The world used to be a lot more connected, geologically speaking, than it is now, thanks to rising ocean waters, melting ice caps, and dramatic tectonic shifts. One of the geographical features that helped to connect and diversify the flora and fauna on this planet is the land bridge.The most historically important land bridges linked continents and brought new life and culture to parts of the planet that were previously inaccessible. Some were Atlantis-like sunken nations like Doggerland (now deep below the North Sea) and some emerged out of the ocean with the help of volcanoes. Many land bridges offered the possibility of a new life at a time when long-distance ocean travel was a deadly proposition. Here's a look at the land bridges that helped shape history and the planet's landscape.

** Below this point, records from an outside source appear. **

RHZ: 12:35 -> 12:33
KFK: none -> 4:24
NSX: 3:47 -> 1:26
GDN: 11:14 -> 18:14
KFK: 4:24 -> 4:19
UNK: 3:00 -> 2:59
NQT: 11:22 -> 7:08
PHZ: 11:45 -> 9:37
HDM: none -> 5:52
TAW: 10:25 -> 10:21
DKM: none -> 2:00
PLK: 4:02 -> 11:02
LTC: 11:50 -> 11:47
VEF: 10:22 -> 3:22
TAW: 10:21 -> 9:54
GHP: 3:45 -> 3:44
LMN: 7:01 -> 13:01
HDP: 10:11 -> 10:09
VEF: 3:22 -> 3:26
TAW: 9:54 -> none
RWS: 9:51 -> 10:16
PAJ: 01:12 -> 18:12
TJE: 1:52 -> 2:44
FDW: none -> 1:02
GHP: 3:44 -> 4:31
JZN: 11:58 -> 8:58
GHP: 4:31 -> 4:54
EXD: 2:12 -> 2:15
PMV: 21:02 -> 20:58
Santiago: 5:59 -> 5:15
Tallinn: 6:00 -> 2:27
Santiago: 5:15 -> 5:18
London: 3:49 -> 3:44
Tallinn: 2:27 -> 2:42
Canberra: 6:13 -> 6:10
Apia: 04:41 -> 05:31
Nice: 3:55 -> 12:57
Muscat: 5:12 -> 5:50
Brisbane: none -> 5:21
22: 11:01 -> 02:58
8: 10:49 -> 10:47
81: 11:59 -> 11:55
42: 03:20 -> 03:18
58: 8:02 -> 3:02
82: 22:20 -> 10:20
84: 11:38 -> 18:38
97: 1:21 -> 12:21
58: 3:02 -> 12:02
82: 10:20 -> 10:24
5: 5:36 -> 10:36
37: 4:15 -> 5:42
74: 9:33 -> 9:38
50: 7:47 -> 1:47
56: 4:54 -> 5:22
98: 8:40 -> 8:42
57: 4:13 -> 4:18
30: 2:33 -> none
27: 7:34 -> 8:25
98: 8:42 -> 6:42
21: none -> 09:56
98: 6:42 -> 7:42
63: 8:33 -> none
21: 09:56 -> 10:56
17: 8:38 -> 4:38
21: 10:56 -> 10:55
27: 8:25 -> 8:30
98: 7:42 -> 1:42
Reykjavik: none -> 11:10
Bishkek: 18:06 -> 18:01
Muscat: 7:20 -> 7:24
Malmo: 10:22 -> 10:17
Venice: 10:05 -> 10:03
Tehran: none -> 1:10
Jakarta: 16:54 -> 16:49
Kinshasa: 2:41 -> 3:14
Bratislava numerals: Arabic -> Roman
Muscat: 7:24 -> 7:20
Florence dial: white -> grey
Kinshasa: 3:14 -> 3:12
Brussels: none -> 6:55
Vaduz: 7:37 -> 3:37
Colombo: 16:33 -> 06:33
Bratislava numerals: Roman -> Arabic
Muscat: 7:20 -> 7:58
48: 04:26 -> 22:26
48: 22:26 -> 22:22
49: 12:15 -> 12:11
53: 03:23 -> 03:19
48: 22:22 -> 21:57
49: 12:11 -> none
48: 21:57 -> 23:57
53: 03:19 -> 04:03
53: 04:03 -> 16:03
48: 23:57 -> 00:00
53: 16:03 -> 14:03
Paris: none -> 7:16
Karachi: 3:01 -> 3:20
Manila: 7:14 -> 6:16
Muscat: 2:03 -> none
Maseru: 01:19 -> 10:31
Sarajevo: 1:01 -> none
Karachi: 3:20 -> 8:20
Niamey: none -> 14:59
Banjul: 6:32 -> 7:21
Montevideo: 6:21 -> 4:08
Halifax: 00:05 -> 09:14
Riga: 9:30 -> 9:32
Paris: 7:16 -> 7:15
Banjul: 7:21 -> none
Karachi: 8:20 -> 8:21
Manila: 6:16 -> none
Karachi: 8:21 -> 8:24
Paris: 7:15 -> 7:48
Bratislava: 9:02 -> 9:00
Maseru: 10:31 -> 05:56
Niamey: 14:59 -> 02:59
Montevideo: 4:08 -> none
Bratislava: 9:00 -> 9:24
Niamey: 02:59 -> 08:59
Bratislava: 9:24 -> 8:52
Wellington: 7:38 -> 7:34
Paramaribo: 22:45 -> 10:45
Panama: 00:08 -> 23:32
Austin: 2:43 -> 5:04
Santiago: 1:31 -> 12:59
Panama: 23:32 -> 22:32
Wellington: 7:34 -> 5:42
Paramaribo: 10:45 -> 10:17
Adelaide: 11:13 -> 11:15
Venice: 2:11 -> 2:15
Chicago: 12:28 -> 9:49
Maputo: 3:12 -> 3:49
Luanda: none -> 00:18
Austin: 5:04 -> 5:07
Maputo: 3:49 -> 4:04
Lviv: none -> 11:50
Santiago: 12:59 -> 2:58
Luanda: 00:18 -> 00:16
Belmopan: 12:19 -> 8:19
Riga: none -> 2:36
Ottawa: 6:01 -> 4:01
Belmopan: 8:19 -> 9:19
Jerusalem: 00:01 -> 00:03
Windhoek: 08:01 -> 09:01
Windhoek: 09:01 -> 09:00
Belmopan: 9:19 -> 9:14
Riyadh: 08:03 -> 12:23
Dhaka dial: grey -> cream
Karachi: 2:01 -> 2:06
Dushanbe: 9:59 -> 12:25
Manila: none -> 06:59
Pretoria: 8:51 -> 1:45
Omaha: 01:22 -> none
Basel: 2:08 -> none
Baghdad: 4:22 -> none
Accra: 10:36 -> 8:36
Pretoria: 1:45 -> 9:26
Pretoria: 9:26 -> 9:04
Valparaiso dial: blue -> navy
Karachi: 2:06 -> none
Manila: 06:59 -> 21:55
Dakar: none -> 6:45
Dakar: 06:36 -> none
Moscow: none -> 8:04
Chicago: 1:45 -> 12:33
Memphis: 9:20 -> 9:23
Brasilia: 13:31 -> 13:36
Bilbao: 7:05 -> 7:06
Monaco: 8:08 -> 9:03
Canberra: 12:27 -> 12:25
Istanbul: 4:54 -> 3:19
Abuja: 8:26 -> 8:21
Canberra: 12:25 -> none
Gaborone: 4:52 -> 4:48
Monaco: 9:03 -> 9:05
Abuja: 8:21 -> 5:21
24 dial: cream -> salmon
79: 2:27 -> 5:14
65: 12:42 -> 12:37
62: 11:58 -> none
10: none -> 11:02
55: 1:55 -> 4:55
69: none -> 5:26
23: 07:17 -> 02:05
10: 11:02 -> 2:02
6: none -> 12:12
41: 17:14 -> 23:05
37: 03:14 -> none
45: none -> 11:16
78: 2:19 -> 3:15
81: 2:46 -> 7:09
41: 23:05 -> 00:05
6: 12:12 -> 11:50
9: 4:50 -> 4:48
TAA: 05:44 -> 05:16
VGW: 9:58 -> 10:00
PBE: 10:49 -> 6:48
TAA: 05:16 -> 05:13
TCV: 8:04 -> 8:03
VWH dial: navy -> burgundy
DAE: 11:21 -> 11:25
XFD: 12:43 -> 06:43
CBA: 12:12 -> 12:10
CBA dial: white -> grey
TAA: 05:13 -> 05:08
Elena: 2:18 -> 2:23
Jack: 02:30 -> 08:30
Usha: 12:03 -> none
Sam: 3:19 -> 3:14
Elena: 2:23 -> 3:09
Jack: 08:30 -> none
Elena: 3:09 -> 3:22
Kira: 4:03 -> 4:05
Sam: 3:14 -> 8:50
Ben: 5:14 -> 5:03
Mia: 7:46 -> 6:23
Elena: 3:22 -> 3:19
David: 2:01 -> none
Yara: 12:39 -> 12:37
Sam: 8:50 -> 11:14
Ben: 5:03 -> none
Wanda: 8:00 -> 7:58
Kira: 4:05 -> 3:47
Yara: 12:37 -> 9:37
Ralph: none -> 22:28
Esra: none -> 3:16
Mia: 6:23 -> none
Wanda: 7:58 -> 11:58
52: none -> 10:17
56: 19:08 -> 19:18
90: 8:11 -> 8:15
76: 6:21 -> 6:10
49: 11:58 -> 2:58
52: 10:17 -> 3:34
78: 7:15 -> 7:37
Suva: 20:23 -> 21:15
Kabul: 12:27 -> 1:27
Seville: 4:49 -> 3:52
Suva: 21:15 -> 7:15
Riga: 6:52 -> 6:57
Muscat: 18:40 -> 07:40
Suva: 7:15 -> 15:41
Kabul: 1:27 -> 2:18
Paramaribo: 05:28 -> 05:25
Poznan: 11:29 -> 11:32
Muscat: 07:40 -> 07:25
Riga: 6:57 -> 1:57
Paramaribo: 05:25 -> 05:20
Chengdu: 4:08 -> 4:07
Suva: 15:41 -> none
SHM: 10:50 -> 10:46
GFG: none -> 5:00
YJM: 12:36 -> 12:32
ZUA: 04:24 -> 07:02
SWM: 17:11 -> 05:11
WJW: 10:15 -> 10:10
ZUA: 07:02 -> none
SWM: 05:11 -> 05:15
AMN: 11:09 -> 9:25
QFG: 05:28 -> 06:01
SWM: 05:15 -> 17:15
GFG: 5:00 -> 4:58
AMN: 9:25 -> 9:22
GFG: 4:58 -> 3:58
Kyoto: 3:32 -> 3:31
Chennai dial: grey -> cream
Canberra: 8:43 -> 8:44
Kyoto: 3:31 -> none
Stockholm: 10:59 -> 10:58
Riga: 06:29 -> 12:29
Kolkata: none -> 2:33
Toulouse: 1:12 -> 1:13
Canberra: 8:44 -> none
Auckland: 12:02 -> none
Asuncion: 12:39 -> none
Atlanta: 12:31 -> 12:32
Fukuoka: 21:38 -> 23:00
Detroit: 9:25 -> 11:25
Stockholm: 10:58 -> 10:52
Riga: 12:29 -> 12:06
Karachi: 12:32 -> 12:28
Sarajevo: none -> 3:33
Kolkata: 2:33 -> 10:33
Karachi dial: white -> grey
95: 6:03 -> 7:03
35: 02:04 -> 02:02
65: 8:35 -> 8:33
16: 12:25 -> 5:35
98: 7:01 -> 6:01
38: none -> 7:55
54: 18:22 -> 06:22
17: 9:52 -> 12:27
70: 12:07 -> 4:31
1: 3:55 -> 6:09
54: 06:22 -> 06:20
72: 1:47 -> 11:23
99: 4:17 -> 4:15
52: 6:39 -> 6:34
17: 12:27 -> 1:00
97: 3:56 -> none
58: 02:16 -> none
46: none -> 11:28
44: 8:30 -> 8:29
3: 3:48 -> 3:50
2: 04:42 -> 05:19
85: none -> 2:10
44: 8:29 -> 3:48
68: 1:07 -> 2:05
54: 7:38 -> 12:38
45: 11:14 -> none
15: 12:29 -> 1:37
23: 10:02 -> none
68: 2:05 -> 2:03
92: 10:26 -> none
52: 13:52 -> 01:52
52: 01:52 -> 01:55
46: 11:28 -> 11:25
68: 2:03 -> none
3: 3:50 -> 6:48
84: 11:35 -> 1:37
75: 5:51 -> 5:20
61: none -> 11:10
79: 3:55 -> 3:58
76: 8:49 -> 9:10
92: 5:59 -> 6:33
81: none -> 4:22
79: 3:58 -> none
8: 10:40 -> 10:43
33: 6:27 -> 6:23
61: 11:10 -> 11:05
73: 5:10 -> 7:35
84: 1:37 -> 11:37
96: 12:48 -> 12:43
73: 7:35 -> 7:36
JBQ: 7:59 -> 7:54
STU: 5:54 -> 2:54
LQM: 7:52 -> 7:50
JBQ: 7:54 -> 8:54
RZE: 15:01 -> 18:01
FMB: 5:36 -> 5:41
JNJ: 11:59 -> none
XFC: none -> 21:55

The granddaddy of all land bridges, the swath of land known as Beringia allowed humans to make thier way in droves to the Americas about 15,000 years ago. Now buried under freezing water, this gateway between continents was also the scene of a transcontinental animal exchange: horses, camels and bears made their way into Asia while bison, mammoths, and moose migrated to North America.
The Sinai Peninsula
Located smack-dab in the cradle of civilization, the Sinai Peninsula has served for thousands of years as a land bridge connecting Africa and Asia (as well as Egypt - one of the most famous scenes from the Bible and Quran supposedly took place here: Moses delivering the 10 commandments to the Israelites). It's also home to the Suez Canal, history's first large-scale, man-made, water-based shortcut, connecting the Mediterranean Sea to the Red Sea and changing world trade and travel forever.
Around the time of the last Ice Age, the United Kingdom as we know it today was united, literally, with the European continent thanks to a chunk of long-lost earth known as Doggerland. The massive land bridge was actually a "paradise" for humans and animals around 8,000 years ago, before the rising North Sea swallowed it up. It featured marshes and mudflats and hosted all manner of flora and fauna. That's right: before the British isles were isles, they were the Doggerland highlands.
The Isthmus of Panama
It's hard to imagine, but North and South America used to be two separate continents with a body of water scientists call the Central American Seaway between them. But then nature found a way to make a love connection: around 4.5 million years ago, a land bridge now known as the Isthmus of Panama emerged after underwater volcanoes formed islands that were slowly linked via massive sediment deposits. A land bridge was born!Biodiversity on the planet was changed forever: species such as cats, dogs, armadillos, and porcupines crossed the bridge to broaden their territory. In 1914, the U.S. finished the Panama Canal on the isthmus, connecting the Atlantic and Pacific Ocean and forever changing maritime trade.